É uma reinterpretação moderna do que poderia significar uma arquitetura vernacular de Yucatán. Partindo de uma perspetiva dada pela morfologia do terreno, a Casa Mérida nasceu de um gesto que cria uma sequência de espaços que, embora inspirados na arquitetura tradicional, se adaptaram às necessidades de hoje.
Projeto: Ludwig Godefroy Architecture / Localização: México / Fotografias: Rory Gardiner
A Casa Mérida é uma residência unifamiliar localizada no centro histórico de Mérida, capital de Yucatán, no México, a poucos quarteirões da sua praça central. Mérida tem um clima quente muito peculiar durante todo o ano, com elevada humidade e períodos de chuvas intensas, o que levou a que, ao longo dos séculos, a arquitetura da cidade tenha adotado uma tipologia tradicional reconhecível, que resultou num “estilo colonial tropicalizado”, definem os autores do projeto. Essa tipologia, baseia-se basicamente na ventilação natural cruzada sob volumes de pé direito alto, todos interligados por uma série de pátios que permitem que o ar circule por toda a casa, refrescando-a de forma natural.
O projeto da Casa Mérida explora a relação entre a arquitetura contemporânea e tradicional, ambas relacionadas através de um uso muito simples de referências vernáculas.
O terreno onde se implanta é um retângulo de 80 metros de comprimento por 8 metros de largura e daí surgiu a ideia do projecto: preservar esta perspectiva de 80 metros, em linha recta, atravessando todo o terreno desde a porta de entrada até ao ponto final, onde se encontra a piscina, introduzindo o conceito tradicional do fluxo de ar como ponto de partida. Mas não se tratava apenas da circulação do ar, esta longa perspetiva remete também para a cultura e arquitetura Maia.
Utilizando a perspetiva, este simples artefacto da arquitetura clássica como elemento central e ideia principal, o projeto estruturou-se imediatamente ao longo desta linha, convertendo-se então numa longa parede de betão, uma espécie de eixo que organiza visualmente a casa, bem como todos os movimentos, já que também funciona como o principal corredor de circulação.

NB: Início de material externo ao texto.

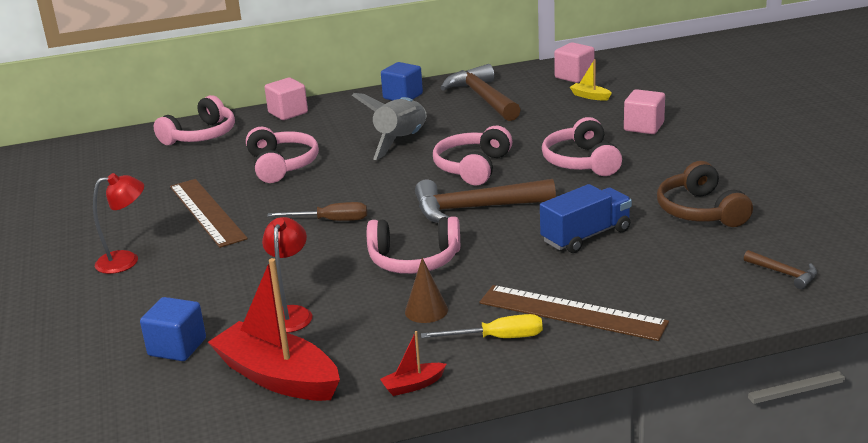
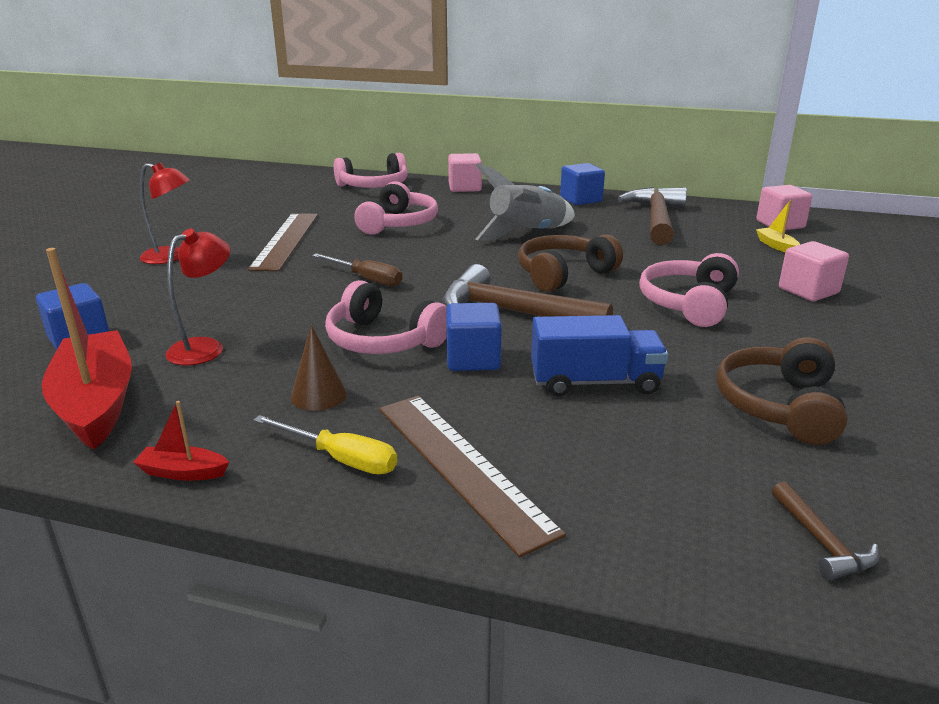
camera: 30 degrees right, 0 degrees up
(472, 167) = (563, 274): pink headphones -> brown headphones
(492, 250) = (473, 359): none -> blue cube

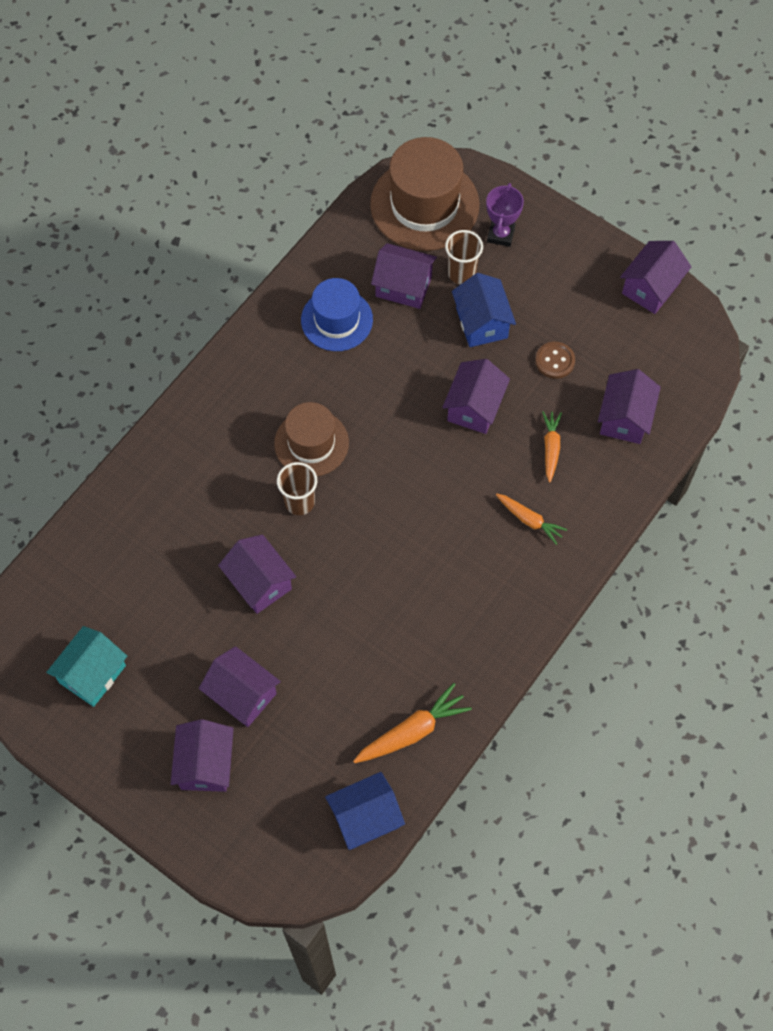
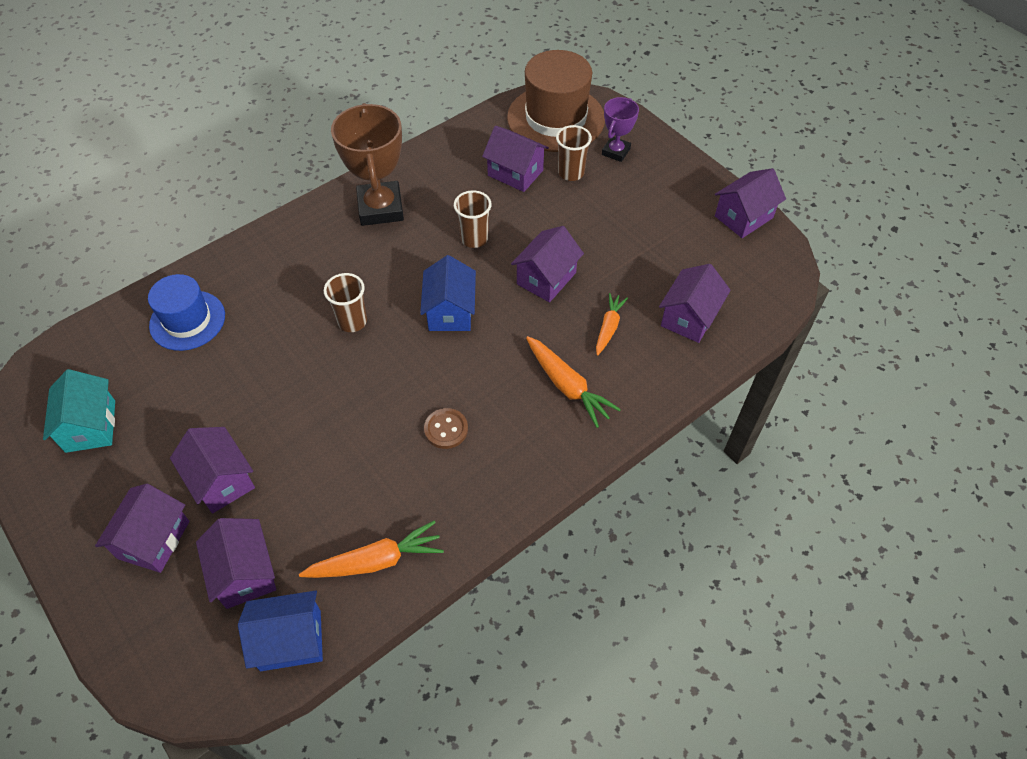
camera: 15 degrees right, 10 degrees down
(92, 674) = (90, 426): turquoise house -> turquoise house turned 60 degrees counterclockwise
(259, 582) = (284, 382): purple house -> purple house (245, 573)
(277, 363) = (380, 208): none -> brown trophy
(311, 443) = (384, 276): brown hat -> none
(337, 320) = (446, 186): blue hat -> blue hat (187, 320)
(387, 378) = (474, 239): none -> brown cup
(482, 323) = (576, 213): blue house -> blue house (450, 311)
(529, 520) = (567, 386): orange carrot -> orange carrot, size x1.53
(555, 361) = (635, 256): brown button -> brown button (446, 429)

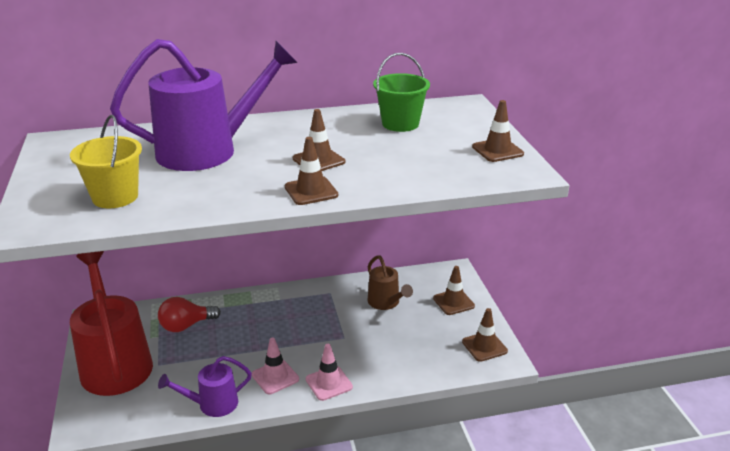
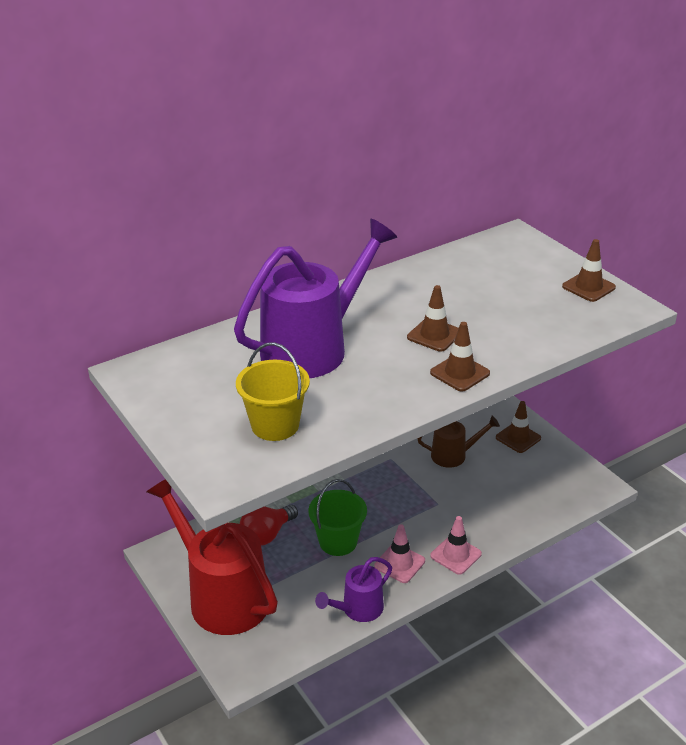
camera: 20 degrees left, 5 degrees up
(386, 303) = (454, 455): brown watering can -> brown watering can turned 45 degrees counterclockwise
(400, 124) = (473, 273): green bucket -> green bucket (338, 542)
(484, 346) = (575, 477): brown traffic cone -> none

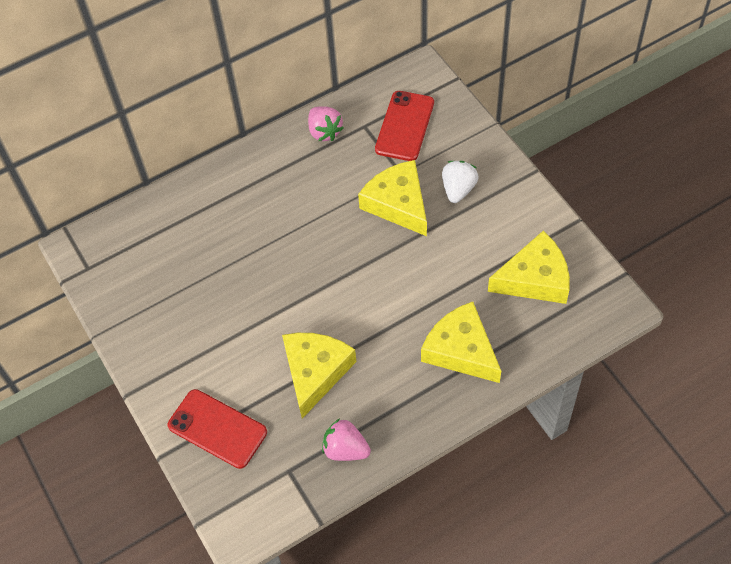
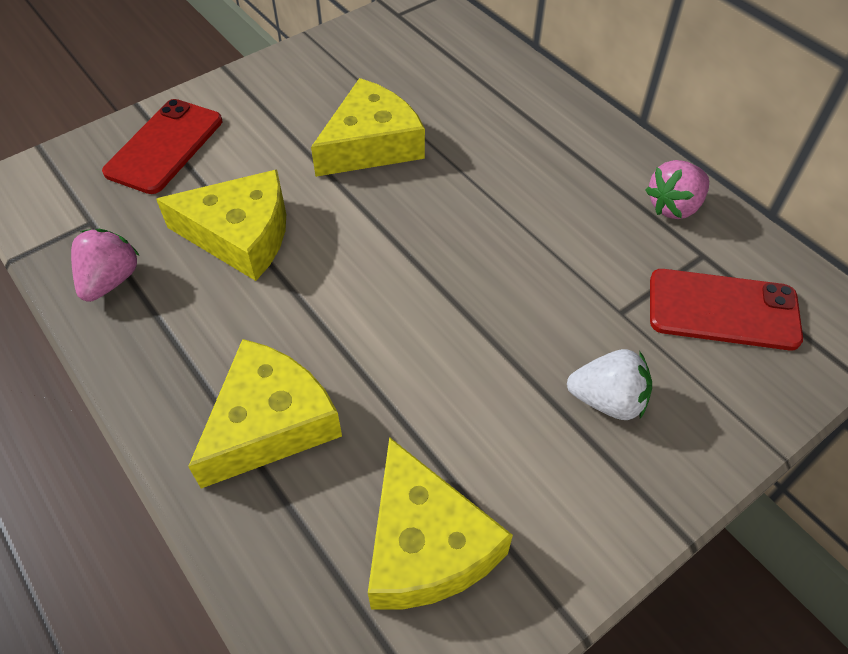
camera: 80 degrees right, 5 degrees down
(398, 203) = (556, 312): yellow cheese -> yellow cheese (371, 144)

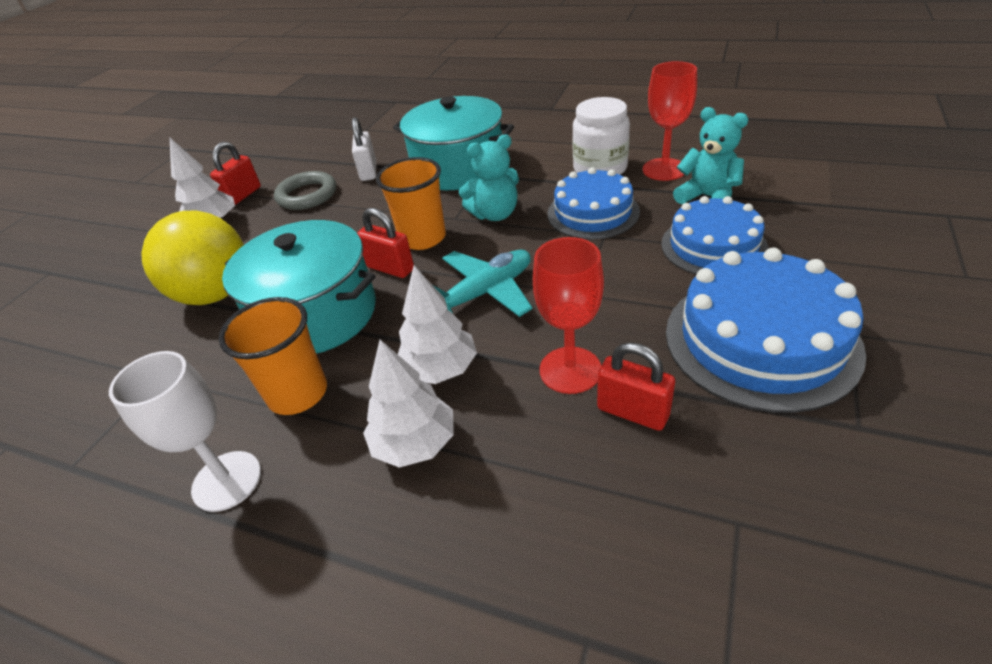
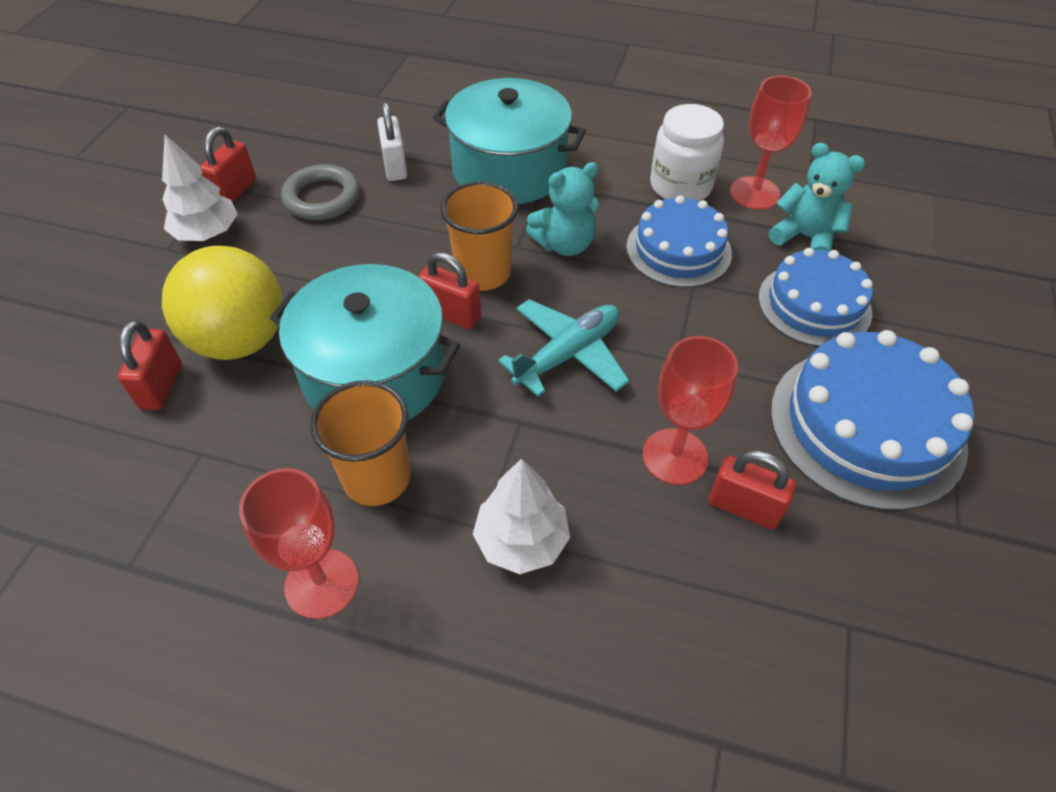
camera: 10 degrees left, 10 degrees up
(144, 329) = (161, 386): none -> red padlock
(227, 481) = (321, 583): white goblet -> red goblet
(440, 369) = (533, 451): white tree -> none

Numa segunda fase do desenvolvimento do projeto, surgiu natural e literalmente como uma coluna vertebral, tornando-se assim o principal elemento estrutural de betão para transportar todas as lajes da cobertura.
No centro histórico de Mérida, tradicionalmente as casas costumam estar ligadas à rua, com a área social localizada entre a calçada e o pátio interior, atrás do qual acontecem os espaços privados, e um espaço exterior no final. A lógica é organizada gradualmente do público para o privado, e culmina com uma zona funcional – um quintal.
Para desvincular fisicamente a Casa Mérida da cidade, o layout foi modificado trocando a área social pela área exterior, enviando a sala, cozinha e piscina para o final do terreno, sendo ainda a zona mais calma onde o barulho da rua já não chega. Trouxe-se assim a zona exterior funcional – quintal – para a frente, usando-a como amortecedor da cidade.
Além desta permutação entre a frente e os fundos, os espaços exteriores foram integrados como parte do espaço interior, desaparecendo a fronteira clássica entre dentro e fora, aumentando a profundidade visual de forma a criar uma sensação de amplitude mais generosa dos volumes.
Sem acabamentos e sem decoração, o projeto livrou-se do desnecessário para preservar apenas a parte estrutural, assim como apenas materiais simples. As paredes de pedra foram construídas de maneira tradicional. O betão à vista também foi usado para os pavimentos e paredes, e foi produzido localmente em Mérida. Finalmente, para controlar a atmosfera de luz, foram projetadas enormes janelas e portas de persianas de madeira.
A construção foi 90% feita no local, com materiais locais e construída exclusivamente por pedreiros e carpinteiros da zona. No fim, trata-se de uma reinterpretação moderna do que poderia significar uma arquitetura vernacular.